Es kann der belangten Behörde nicht entgegengetreten werden, wenn sie aus den zitierten Vorschriften den Schluß gezogen hat, daß der Abgabentatbestand gemäß § 9 Abs. 4 TBO (für den Fall der Erlassung einer entsprechenden Verordnung durch die Gemeinde) dann verwirklicht ist, wenn die Befreiung gemäß § 9 Abs. 3 TBO rechtskräftig ausgesprochen wurde. Wenn demgegenüber in den vorliegenden Beschwerden dahingehend argumentiert wird, daß die Beschwerdeführerin durch die Anmietung von Stellplätzen Abstellplätze "geschaffen" habe, ist dazu auszuführen, daß die Anmietung von Stellplätzen allein die Rechtskraft der Bescheide betreffend die Befreiung von der Erfüllung der Verpflichtung nach § 9 Abs. 1 TBO noch nicht beseitigt. Es ist daher unter dem Gesichtspunkt des Beschwerdefalles nicht auf die Frage einzugehen, welche Auswirkung der spätere Wegfall des Befreiungsbescheides auf die Abgabepflicht nach § 9 Abs. 4 TBO hätte (vgl. § 295 BAO einerseits, § 220 TLAO, der eine Änderung von rechtskräftigen Abgabenbescheiden nur bei nachträglicher Aufhebung eines anderen Abgabenbescheides vorsieht, andererseits; es wäre daher gesondert zu untersuchen, ob bei Abgabentatbeständen wie dem vorliegenden durch die spätere - nicht rückwirkende - Aufhebung oder Änderung von Bescheiden, die Tatbestandswirkung für die Abgabenvorschreibung entfalten, auch die einmal eingetretene Abgabepflicht berührt wird. Eine Wiederaufnahme des Verfahrens käme gemäß § 226 Abs. 1 lit. b Tir LAO nur dann in Betracht, wenn die Aufhebung des Bescheides rückwirkend erfolgt. Andernfalls läge keine neu hervorgekommene Tatsache vor, sondern eine neu entstandene Tatsache, die zwar grundsätzlich von Einfluß auf die Rechtskraft eines Bescheides sein kann, im Falle einer Abgabenvorschreibung - gerade angesichts der engen Regelung des § 220 Tir LAO - jedoch nicht sein muß).

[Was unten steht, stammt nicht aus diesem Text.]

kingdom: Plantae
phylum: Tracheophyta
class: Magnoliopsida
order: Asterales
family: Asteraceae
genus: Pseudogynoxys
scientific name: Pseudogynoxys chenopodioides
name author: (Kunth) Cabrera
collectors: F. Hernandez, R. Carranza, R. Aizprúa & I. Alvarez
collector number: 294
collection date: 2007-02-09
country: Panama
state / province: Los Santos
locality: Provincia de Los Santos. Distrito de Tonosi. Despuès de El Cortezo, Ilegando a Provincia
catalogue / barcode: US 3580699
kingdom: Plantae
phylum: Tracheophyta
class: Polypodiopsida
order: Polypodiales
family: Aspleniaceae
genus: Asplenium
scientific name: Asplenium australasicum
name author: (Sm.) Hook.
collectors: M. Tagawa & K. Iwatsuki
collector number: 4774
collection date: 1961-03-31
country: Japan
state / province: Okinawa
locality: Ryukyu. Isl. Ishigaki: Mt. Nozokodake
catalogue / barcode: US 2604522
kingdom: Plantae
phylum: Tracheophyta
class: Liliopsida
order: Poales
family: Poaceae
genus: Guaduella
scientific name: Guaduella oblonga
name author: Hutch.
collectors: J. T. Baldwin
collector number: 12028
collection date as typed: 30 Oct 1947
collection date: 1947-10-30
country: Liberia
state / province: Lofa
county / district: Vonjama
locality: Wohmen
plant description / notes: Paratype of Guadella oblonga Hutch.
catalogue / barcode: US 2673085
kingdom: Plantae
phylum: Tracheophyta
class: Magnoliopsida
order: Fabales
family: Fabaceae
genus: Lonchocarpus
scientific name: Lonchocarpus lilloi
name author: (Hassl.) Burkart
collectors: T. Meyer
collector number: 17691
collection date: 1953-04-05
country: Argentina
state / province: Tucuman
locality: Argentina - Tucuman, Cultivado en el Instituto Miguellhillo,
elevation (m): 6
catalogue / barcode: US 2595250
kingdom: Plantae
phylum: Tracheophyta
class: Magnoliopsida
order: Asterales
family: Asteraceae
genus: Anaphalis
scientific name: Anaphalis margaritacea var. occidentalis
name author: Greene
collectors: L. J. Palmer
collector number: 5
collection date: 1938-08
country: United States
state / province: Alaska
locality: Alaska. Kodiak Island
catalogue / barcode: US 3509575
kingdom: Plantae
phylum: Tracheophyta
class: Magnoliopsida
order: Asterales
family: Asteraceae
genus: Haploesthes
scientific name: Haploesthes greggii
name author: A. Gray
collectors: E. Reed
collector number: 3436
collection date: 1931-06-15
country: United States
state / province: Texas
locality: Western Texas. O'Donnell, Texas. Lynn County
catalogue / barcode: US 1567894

Im Beschwerdefall ist jedoch weiter von der Rechtskraft der Befreiungsbescheide auszugehen. Es besteht daher insbesondere auch keine rechtliche Verpflichtung der Beschwerdeführerin, die ins Treffen geführten Verträge über die Anmietung von Parkplätzen aufrechtzuerhalten.

Die Beschwerden sind daher nicht geeignet, eine Rechtswidrigkeit der angefochtenen Bescheide aufzuzeigen.

Die Beschwerden waren deshalb gemäß § 42 Abs. 1 VwGG als unbegründet abzuweisen. Der erstmals in der Beschwerdeergänzung außerhalb der Beschwerdefrist (vgl. § 39 Abs. 1 Z. 1 VwGG) von der Beschwerdeführerin gestellte Verhandlungsantrag war nicht zu berücksichtigen (vgl. Erkenntnis vom , 509/73, VwSlg. 4736 F/1974, u.v.a. zuletzt etwa die Erkenntnisse vom , 95/09/0299,

, 95/04/0131).

Die Kostenentscheidung gründet sich auf die §§ 47 ff VwGG in Verbindung mit der Verordnung des Bundeskanzlers BGBl. Nr. 416/1994, insbesondere deren Art. III Abs. 2.